(Material provided Opens)
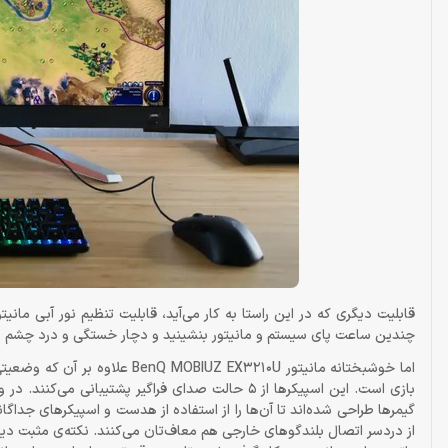
قابلیت دیگری که در این راستا به کار می‌آید، قابلیت تنظیم نور آبی مانیتو
چندین ساعت پای سیستم و مانیتور بنشینید و دچار خستگی و درد چشم ن
اما خوشبختانه مانیتور  EX3210U
گیمرها طراحی شده‌اند تا آن‌ها را از استفاده از هدست و اسپیکرهای جداگانه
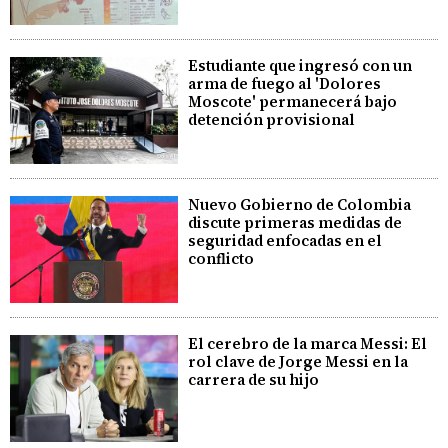
Estudiante que ingresó con un
arma de fuego al 'Dolores
Moscote' permanecerá bajo
detención provisional
Nuevo Gobierno de Colombia
discute primeras medidas de
seguridad enfocadas en el
conflicto
El cerebro de la marca Messi: El
rol clave de Jorge Messi en la
carrera de su hijo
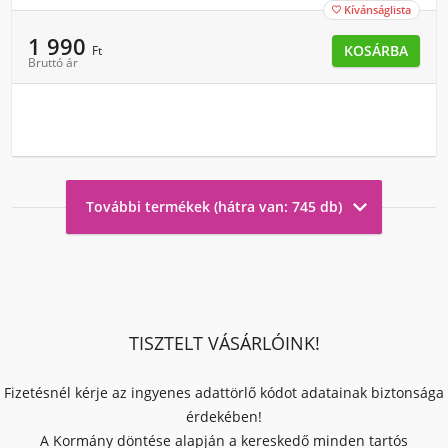
Kívánságlista

1 990
KOSÁRBA
Ft
Bruttó ár

További termékek (hátra van: 745 db)
TISZTELT VÁSÁRLÓINK!
Fizetésnél kérje az ingyenes adattörlő kódot adatainak biztonsága
érdekében!
A Kormány döntése alapján a kereskedő minden tartós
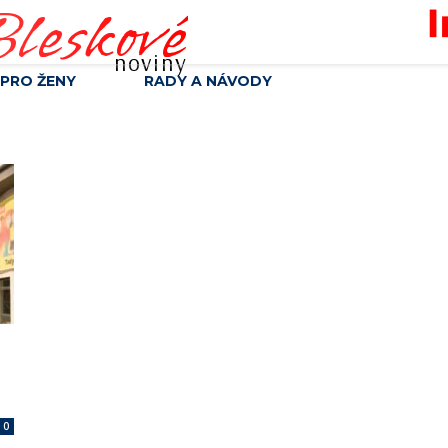
leskové
noviny
PRO ŽENY
RADY A NÁVODY
0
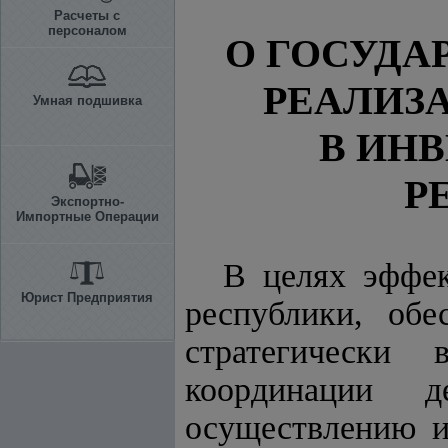
Расчеты с
персоналом
О ГОСУДА
РЕАЛИЗ
Умная подшивка
В ИН
Р
Экспортно-
Импортные Операции
В целях эффе
Юрист Предприятия
республики, обе
стратегически 
координации д
осуществлению и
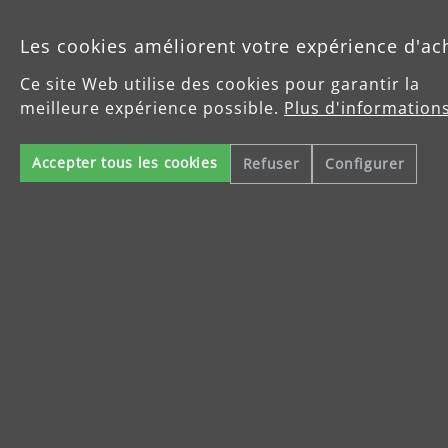
Les cookies améliorent votre expérience d'ac
Produits
Ce site Web utilise des cookies pour garantir la
meilleure expérience possible.
Plus d'informations
Service
Accepter tous les cookies
Refuser
Configurer
Enterprise
Celsiusstraße 20
04420 Markranstädt
info@menzer-tools.com
Mentions légales
Protection des données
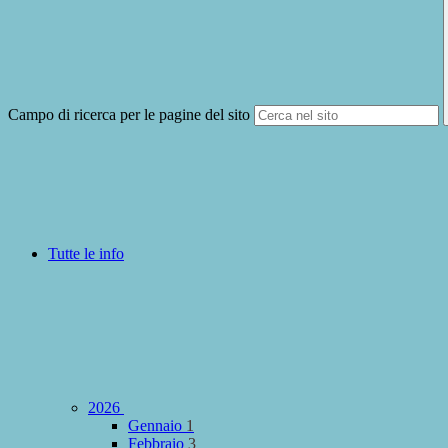
Campo di ricerca per le pagine del sito
Tutte le info
2026
Gennaio
1
Febbraio
3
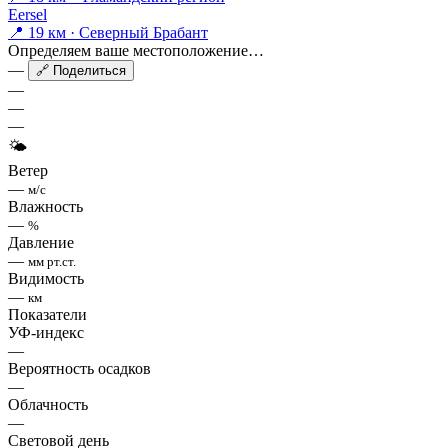
Eersel
📍 19 км · Северный Брабант
Определяем ваше местоположение…
—
🔗 Поделиться
—
—
—
🌤
Ветер
—
м/с
Влажность
—
%
Давление
—
мм рт.ст.
Видимость
—
км
Показатели
УФ-индекс
—
Вероятность осадков
—
Облачность
—
Световой день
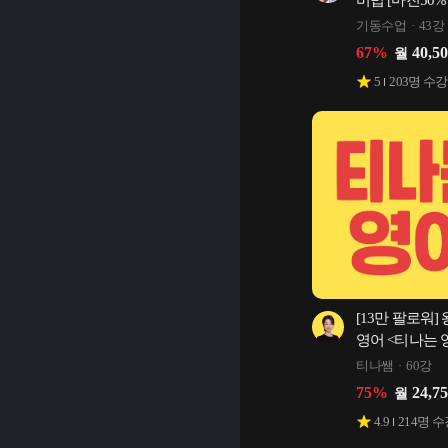
비법 [마진50
기동수업
43강
67
%
40,5
월
5
203
명 수강
[13만 팔로워]
영어 <티나는 
티나쌤
60강
75
%
24,7
월
4.9
214
명 수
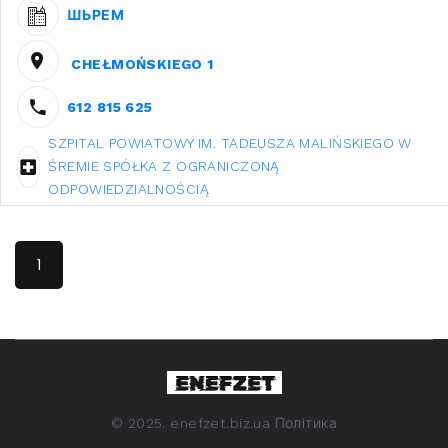
ШЬРЕМ
CHEŁMOŃSKIEGO 1
612 815 625
SZPITAL POWIATOWY IM. TADEUSZA MALIŃSKIEGO W
ŚREMIE SPÓŁKA Z OGRANICZONĄ
ODPOWIEDZIALNOŚCIĄ
1
©
2025. enefzet.biz.ua
Політика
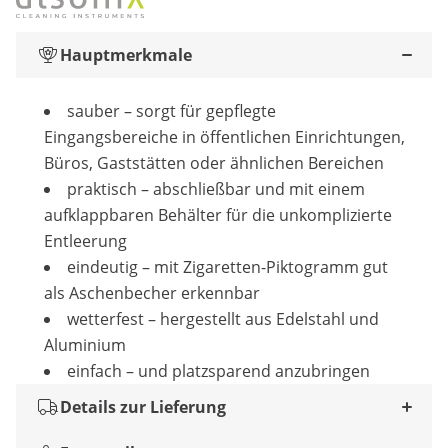
Hauptmerkmale
sauber – sorgt für gepflegte
Eingangsbereiche in öffentlichen Einrichtungen,
Büros, Gaststätten oder ähnlichen Bereichen
praktisch – abschließbar und mit einem
aufklappbaren Behälter für die unkomplizierte
Entleerung
eindeutig – mit Zigaretten-Piktogramm gut
als Aschenbecher erkennbar
wetterfest – hergestellt aus Edelstahl und
Aluminium
einfach – und platzsparend anzubringen
Details zur Lieferung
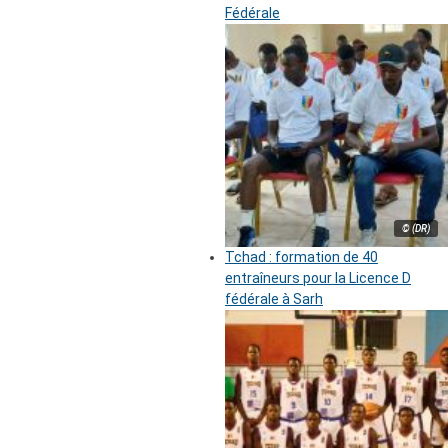
Fédérale
© (DR)
Tchad : formation de 40
entraîneurs pour la Licence D
fédérale à Sarh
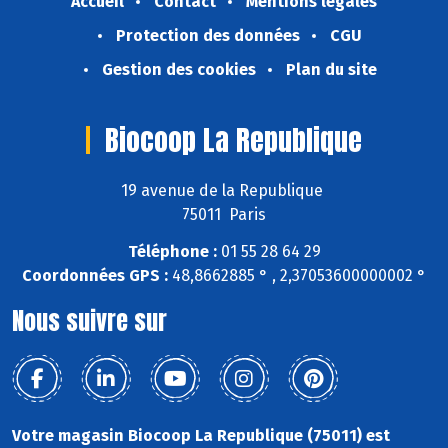
Accueil
Contact
Mentions légales
Protection des données
CGU
Gestion des cookies
Plan du site
Biocoop La Republique
19 avenue de la Republique
75011 Paris
Téléphone :
01 55 28 64 29
Coordonnées GPS :
48,8662885 ° , 2,37053600000002 °
Nous suivre sur
Votre magasin Biocoop La Republique (75011) est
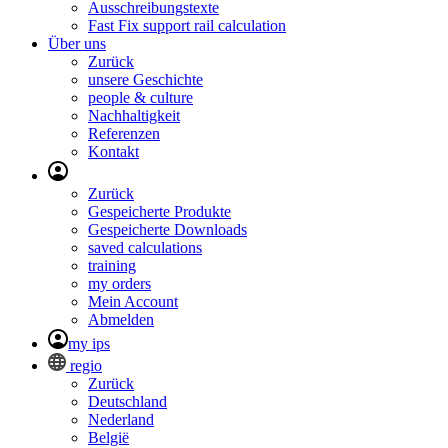
Ausschreibungstexte
Fast Fix support rail calculation
Über uns
Zurück
unsere Geschichte
people & culture
Nachhaltigkeit
Referenzen
Kontakt
Zurück
Gespeicherte Produkte
Gespeicherte Downloads
saved calculations
training
my orders
Mein Account
Abmelden
my ips
regio
Zurück
Deutschland
Nederland
België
(Material provided Closes)
> Exercise instructions: Every record, from top to bottom, gets written out exactly; no picture goes into the copy.

> Exercise output:
قابلیت دیگری که در این راستا به کار می‌آید، قابلیت تنظیم نور آبی مانیتو
چندین ساعت پای سیستم و مانیتور بنشینید و دچار خستگی و درد چشم ن
اما خوشبختانه مانیتور  EX3210U
گیمرها طراحی شده‌اند تا آن‌ها را از استفاده از هدست و اسپیکرهای جداگانه
Estudiante que ingresó con un
arma de fuego al 'Dolores
Moscote' permanecerá bajo
detención provisional
Nuevo Gobierno de Colombia
discute primeras medidas de
seguridad enfocadas en el
conflicto
El cerebro de la marca Messi: El
rol clave de Jorge Messi en la
carrera de su hijo
Kívánságlista

1 990
KOSÁRBA
Ft
Bruttó ár

További termékek (hátra van: 745 db)
TISZTELT VÁSÁRLÓINK!
Fizetésnél kérje az ingyenes adattörlő kódot adatainak biztonsága
érdekében!
A Kormány döntése alapján a kereskedő minden tartós
leskové
noviny
PRO ŽENY
RADY A NÁVODY
0
Расчеты с
персоналом
О ГОСУДА
РЕАЛИЗ
Умная подшивка
В ИН
Р
Экспортно-
Импортные Операции
В целях эффе
Юрист Предприятия
республики, обе
стратегически 
координации д
осуществлению и
Les cookies améliorent votre expérience d'ac
Produits
Ce site Web utilise des cookies pour garantir la
meilleure expérience possible.
Plus d'informations
Service
Accepter tous les cookies
Refuser
Configurer
Enterprise
Celsiusstraße 20
04420 Markranstädt
info@menzer-tools.com
Mentions légales
Protection des données
Campo di ricerca per le pagine del sito
Tutte le info
2026
Gennaio
1
Febbraio
3
Eersel
📍 19 км · Северный Брабант
Определяем ваше местоположение…
—
🔗 Поделиться
—
—
—
🌤
Ветер
—
м/с
Влажность
—
%
Давление
—
мм рт.ст.
Видимость
—
км
Показатели
УФ-индекс
—
Вероятность осадков
—
Облачность
—
Световой день
비법 [마진50
기동수업
43강
67
%
40,5
월
5
203
명 수강
[13만 팔로워]
영어 <티나는 
티나쌤
60강
75
%
24,7
월
4.9
214
명 수
ШЬРЕМ
CHEŁMOŃSKIEGO 1
612 815 625
SZPITAL POWIATOWY IM. TADEUSZA MALIŃSKIEGO W
ŚREMIE SPÓŁKA Z OGRANICZONĄ
ODPOWIEDZIALNOŚCIĄ
1
©
2025. enefzet.biz.ua
Політика
Hauptmerkmale
sauber – sorgt für gepflegte
Eingangsbereiche in öffentlichen Einrichtungen,
Büros, Gaststätten oder ähnlichen Bereichen
praktisch – abschließbar und mit einem
aufklappbaren Behälter für die unkomplizierte
Entleerung
eindeutig – mit Zigaretten-Piktogramm gut
als Aschenbecher erkennbar
wetterfest – hergestellt aus Edelstahl und
Aluminium
einfach – und platzsparend anzubringen
Details zur Lieferung
Fédérale
© (DR)
Tchad : formation de 40
entraîneurs pour la Licence D
fédérale à Sarh
Accueil
Contact
Mentions légales
Protection des données
CGU
Gestion des cookies
Plan du site
Biocoop La Republique
19 avenue de la Republique
75011 Paris
Téléphone :
01 55 28 64 29
Coordonnées GPS :
48,8662885 ° , 2,37053600000002 °
Nous suivre sur
Votre magasin Biocoop La Republique (75011) est
Ausschreibungstexte
Fast Fix support rail calculation
Über uns
Zurück
unsere Geschichte
people & culture
Nachhaltigkeit
Referenzen
Kontakt
Zurück
Gespeicherte Produkte
Gespeicherte Downloads
saved calculations
training
my orders
Mein Account
Abmelden
my ips
regio
Zurück
Deutschland
Nederland
België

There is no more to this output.